Methods:  Using waves 1 through 5 (1999-2006) of the National Heart, Lung, and Blood Institute Dynamic Registry, patients with COPD (n = 860) and without COPD (n = 10,048) were compared. Baseline demographics, angiographic characteristics, and in-hospital and 1-year adverse events were compared.

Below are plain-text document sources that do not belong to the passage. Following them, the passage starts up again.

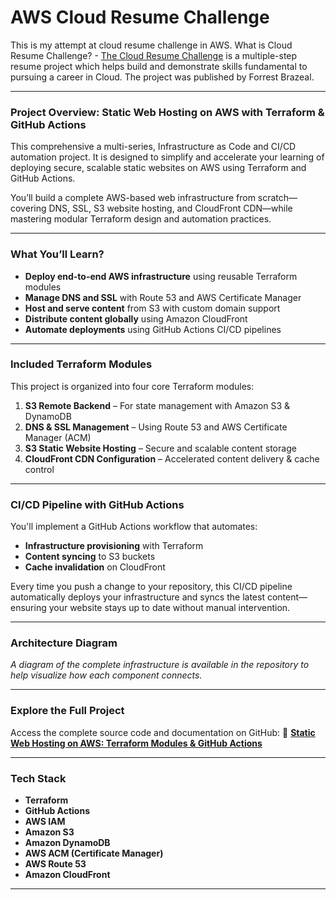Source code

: # AWS Cloud Resume Challenge

This is my attempt at cloud resume challenge in AWS.
What is Cloud Resume Challenge? - [The Cloud Resume Challenge](https://cloudresumechallenge.dev/) is a multiple-step resume project which helps build and demonstrate skills fundamental to pursuing a career in Cloud. The project was published by Forrest Brazeal.

---

### **Project Overview: Static Web Hosting on AWS with Terraform & GitHub Actions**

 This comprehensive a multi-series, Infrastructure as Code and CI/CD automation project. It is designed to simplify and accelerate your learning of deploying secure, scalable static websites on AWS using Terraform and GitHub Actions.

You’ll build a complete AWS-based web infrastructure from scratch—covering DNS, SSL, S3 website hosting, and CloudFront CDN—while mastering modular Terraform design and automation practices.

---

### **What You’ll Learn?**

* **Deploy end-to-end AWS infrastructure** using reusable Terraform modules
* **Manage DNS and SSL** with Route 53 and AWS Certificate Manager
* **Host and serve content** from S3 with custom domain support
* **Distribute content globally** using Amazon CloudFront
* **Automate deployments** using GitHub Actions CI/CD pipelines

---

### **Included Terraform Modules**

This project is organized into four core Terraform modules:

1. **S3 Remote Backend** – For state management with Amazon S3 & DynamoDB
2. **DNS & SSL Management** – Using Route 53 and AWS Certificate Manager (ACM)
3. **S3 Static Website Hosting** – Secure and scalable content storage
4. **CloudFront CDN Configuration** – Accelerated content delivery & cache control

---

### **CI/CD Pipeline with GitHub Actions**

You'll implement a GitHub Actions workflow that automates:

* **Infrastructure provisioning** with Terraform
* **Content syncing** to S3 buckets
* **Cache invalidation** on CloudFront

Every time you push a change to your repository, this CI/CD pipeline automatically deploys your infrastructure and syncs the latest content—ensuring your website stays up to date without manual intervention.

---

### **Architecture Diagram**

*A diagram of the complete infrastructure is available in the repository to help visualize how each component connects.*

---

### **Explore the Full Project**

Access the complete source code and documentation on GitHub:
🔗 **[Static Web Hosting on AWS: Terraform Modules & GitHub Actions](#)**

---

### **Tech Stack**

* **Terraform**
* **GitHub Actions**
* **AWS IAM**
* **Amazon S3**
* **Amazon DynamoDB**
* **AWS ACM (Certificate Manager)**
* **AWS Route 53**
* **Amazon CloudFront**

---

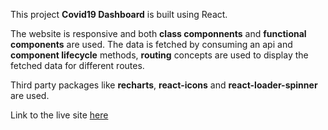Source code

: This project **Covid19 Dashboard** is built using React.

The website is responsive and both **class componnents** and **functional components** are used. The data is fetched by consuming an api and **component lifecycle** methods, **routing** concepts are used to display the fetched data for different routes.

Third party packages like **recharts**, **react-icons** and **react-loader-spinner** are used.

Link to the live site <a target="_blank" href="https://santhoshcoviddb.ccbp.tech">here</a>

Results:  Patients with COPD were older (mean age 66.8 vs 63.2 years, P < .001), more likely to be women, and more likely to have a history of diabetes, prior myocardial infarction, peripheral arterial disease, renal disease, and smoking. Patients with COPD also had a lower mean ejection fraction (49.1% vs 53.0%, P < .001) and a greater mean number of significant lesions (3.2 vs 3.0, P = .006). Rates of in-hospital death (2.2% vs 1.1%, P = .003) and major entry site complications (6.6% vs 4.2%, P < .001) were higher in pulmonary patients. At discharge, pulmonary patients were significantly less likely to be prescribed aspirin (92.4% vs 95.3%, P < .001), β-blockers (55.7% vs 76.2%, P < .001), and statins (60.0% vs 66.8%, P < .001). After adjustment, patients with COPD had significantly increased risk of death (hazard ratio [HR] = 1.30, 95% CI = 1.01-1.67) and repeat revascularization (HR = 1.22, 95% CI = 1.02-1.46) at 1 year, compared with patients without COPD.

Conclusions:  COPD is associated with higher mortality rates and repeat revascularization within 1 year after PCI. These higher rates of adverse outcomes may be associated with lower rates of guideline-recommended class 1 medications prescribed at discharge.